Segundo o ministro da Justiça, Gérald Darmanin, a criação dessa promotoria “é um marco histórico na luta contra o tráfico de drogas”, conforme declarou na noite de domingo na rede social X. A violência ligada ao tráfico aumentou nos últimos anos: somente em 2024, a França registrou 110 mortos e 341 feridos, além do assassinato do irmão de um ativista antidrogas em Marselha, fato que elevou o alerta das autoridades.

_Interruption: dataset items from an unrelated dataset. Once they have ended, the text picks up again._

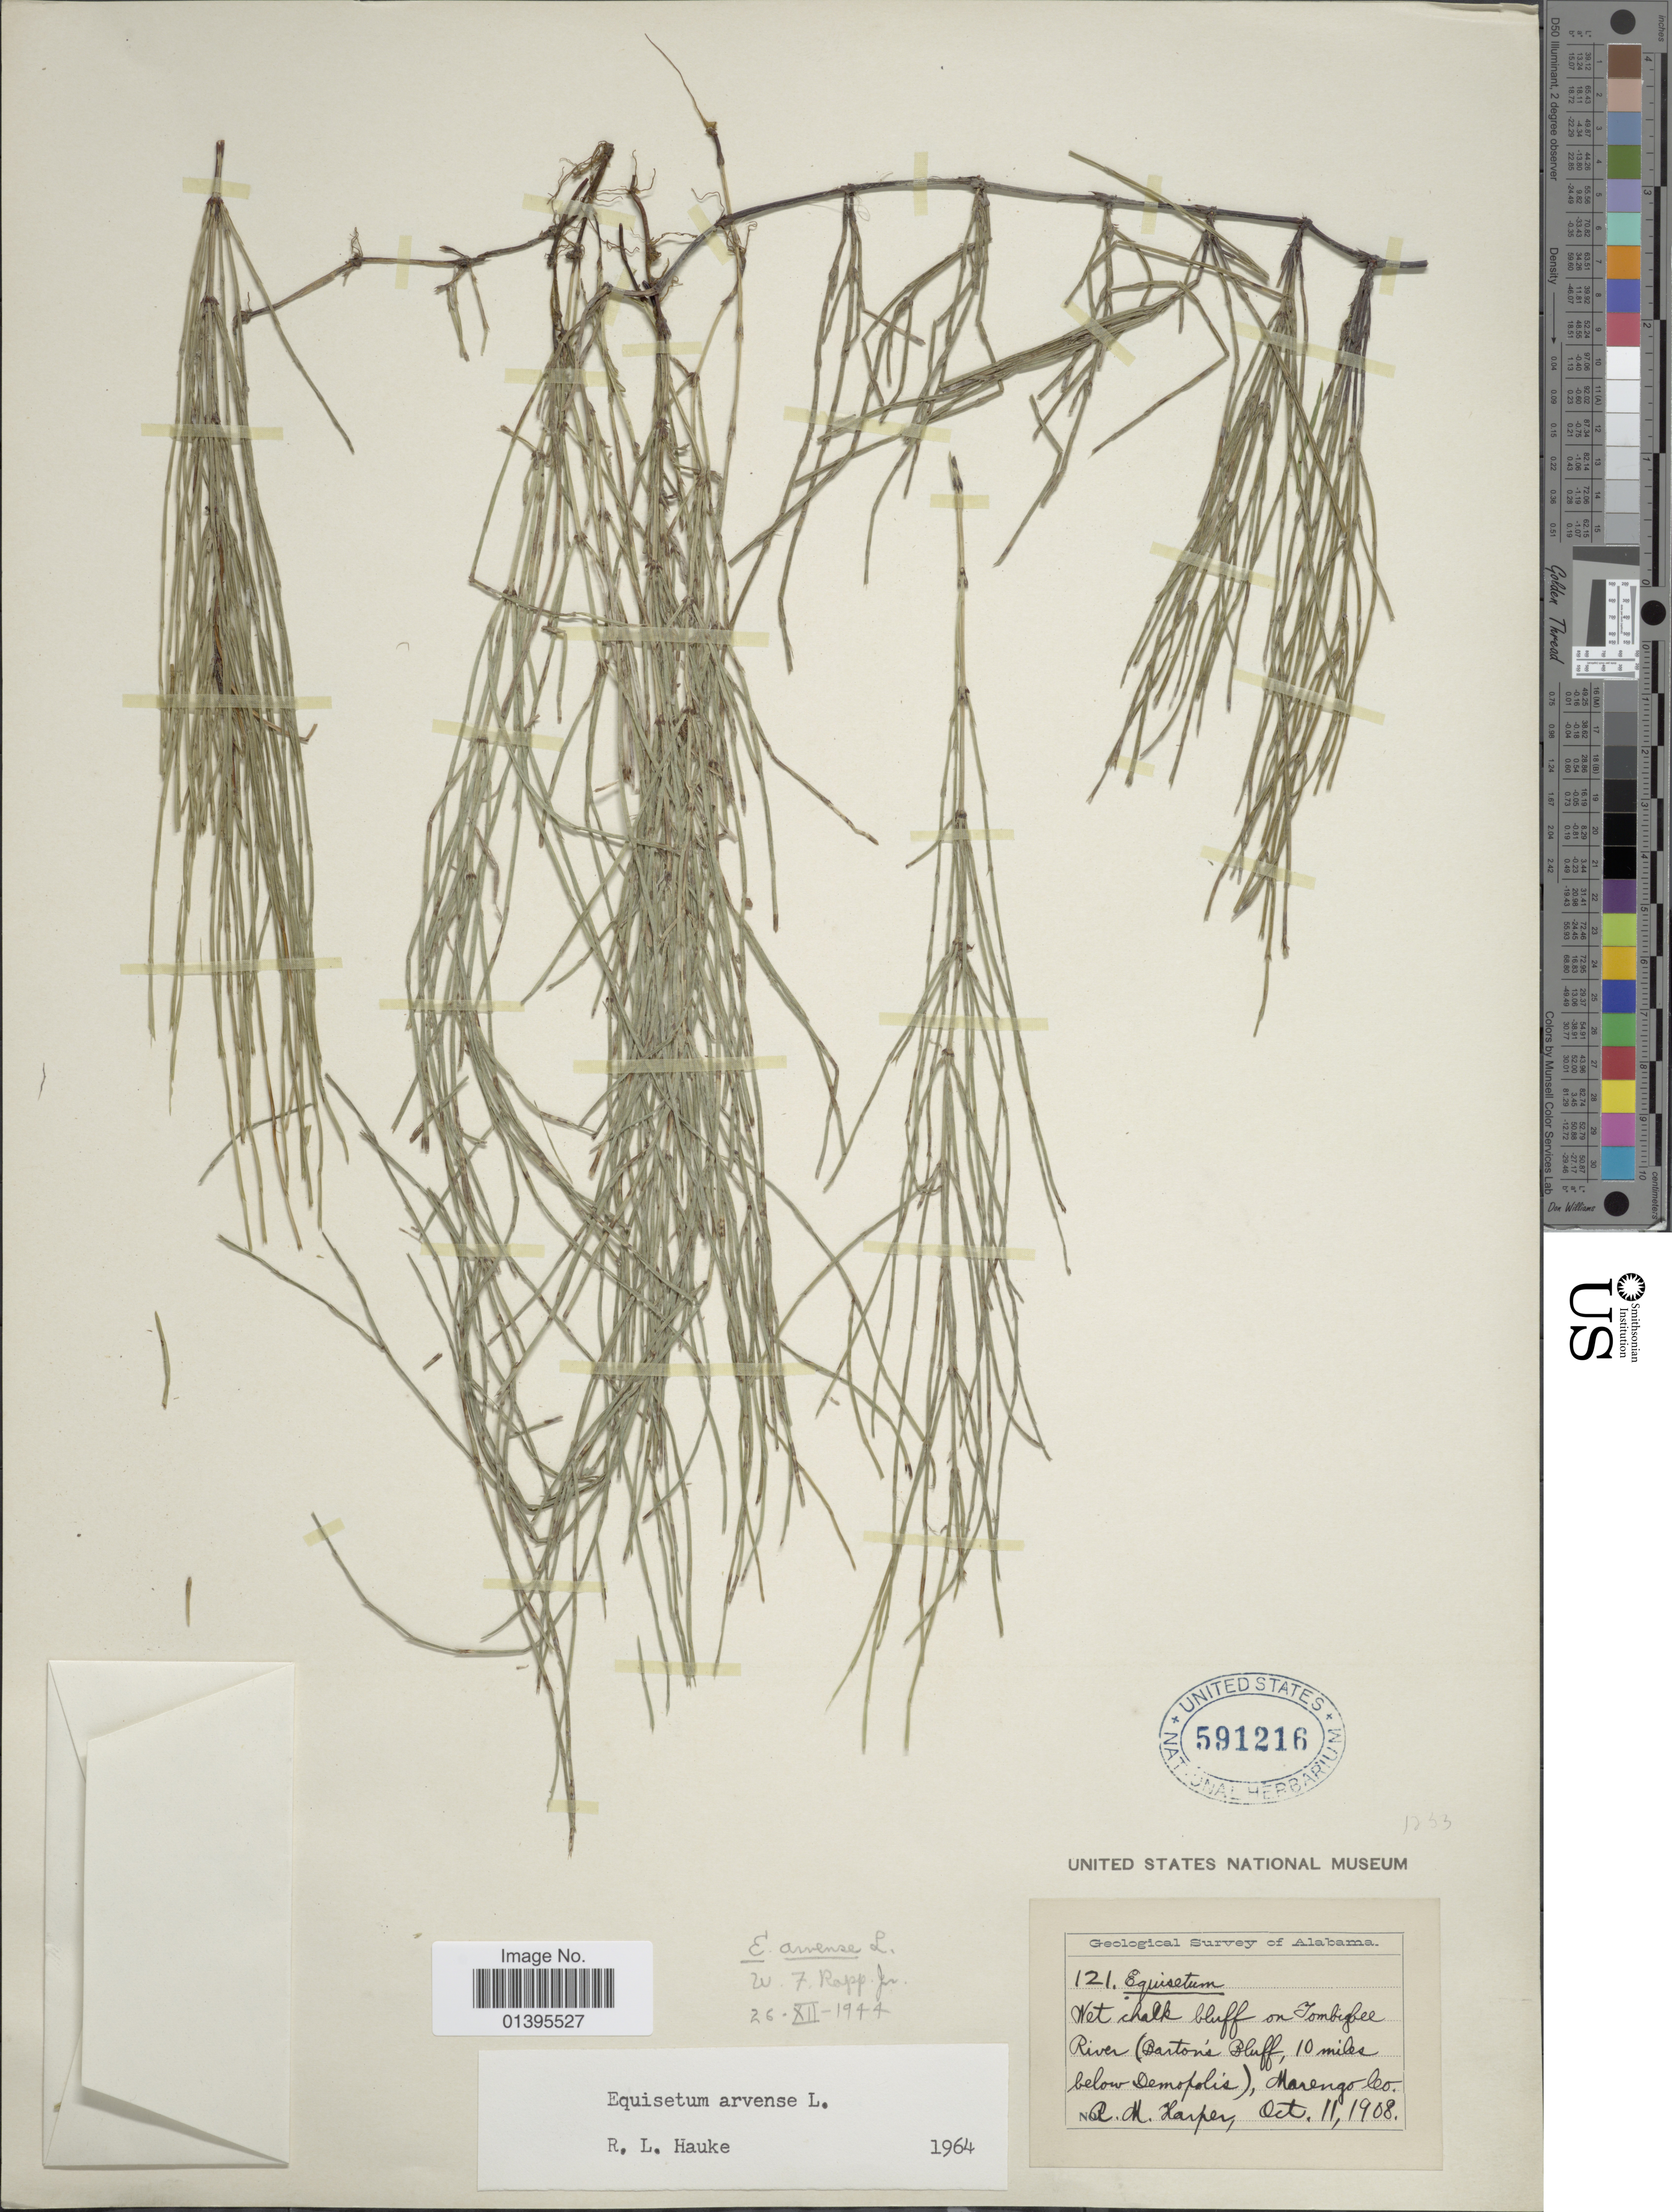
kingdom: Plantae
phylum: Tracheophyta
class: Polypodiopsida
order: Equisetales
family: Equisetaceae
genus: Equisetum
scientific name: Equisetum arvense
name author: L.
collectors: R. M. Harper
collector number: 121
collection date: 1908-10-11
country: United States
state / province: Alabama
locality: Wet chalk bluff on Tombigbee River (Bartons Bluff, 10 miles below Demopolis), Marengo Co.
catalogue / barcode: US 591216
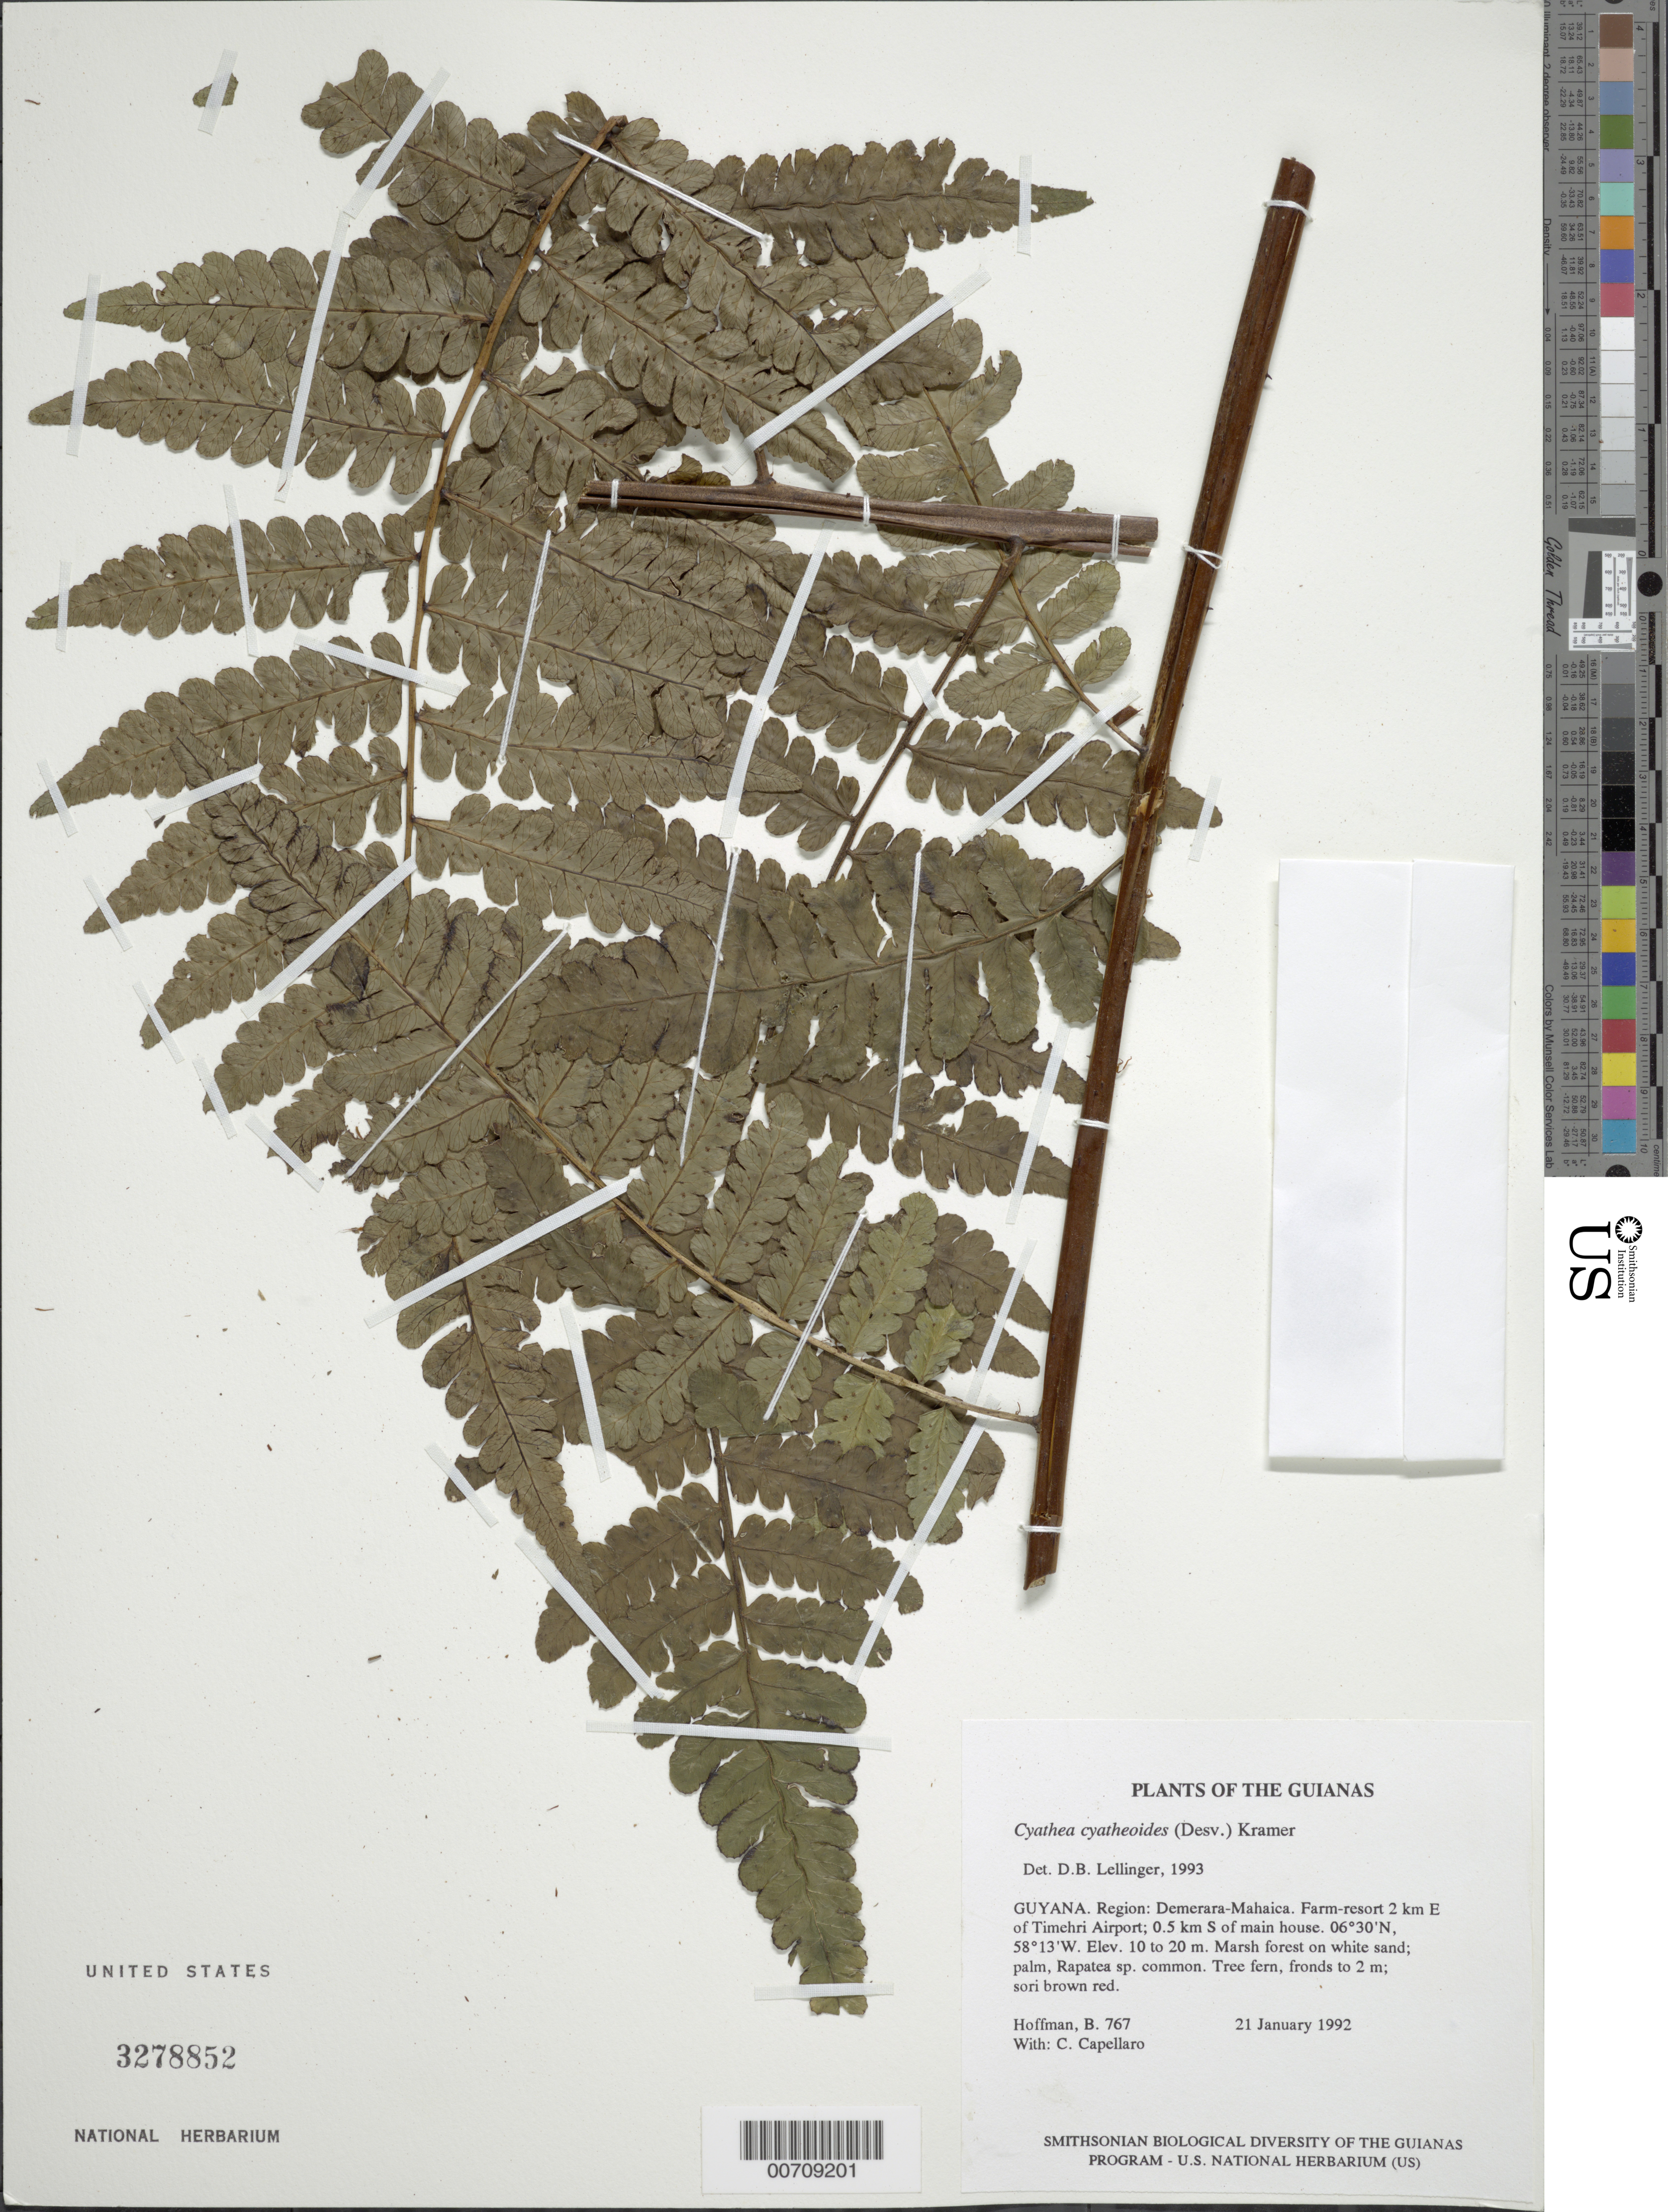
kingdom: Plantae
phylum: Tracheophyta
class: Polypodiopsida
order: Cyatheales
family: Cyatheaceae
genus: Cyathea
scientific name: Cyathea cyatheoides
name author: (Desv.) K.U. Kramer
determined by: Lellinger, David B., (BOT), Smithsonian Institution - National Museum of Natural History (UNITED STATES)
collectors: B. Hoffman & C. Capellaro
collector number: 767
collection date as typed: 21 January 1992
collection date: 1992-01-21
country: Guyana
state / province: Demerara-Mahaica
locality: Farm-resort 2 km E of Timehri Airport; 0.5 km S of main house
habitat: Marsh forest on white sand; palm, Rapatea sp. common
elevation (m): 10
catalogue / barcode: US 3278852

Vanessa Perrée, promotora que dirigirá a recém-criada Pnaco, afirmou à AFP que os grupos envolvidos são “pessoas muito perigosas”, cujas ações podem se aproximar “do terrorismo” por “desestabilizarem a ordem social”. Inicialmente, a Pnaco contará com 16 magistrados, sendo seis especializados em crime organizado clássico e outros seis em crimes financeiros, com previsão de incorporar mais dez integrantes em setembro.
A nova legislação permite investigações patrimoniais mais aprofundadas, o uso de atas confidenciais para resguardar certas técnicas, escutas remotas em celulares e ampliação do tempo de custódia policial. “A França não é um narcoEstado”, destacou Perrée, ressaltando os esforços para evitar tal cenário.
A promotoria, que já assume 170 processos sobre tráfico de drogas, imigração clandestina, tráfico de pessoas, proxenetismo e roubos à mão armada, também alerta para a possível influência de traficantes em bairros, especialmente às vésperas das eleições municipais de março.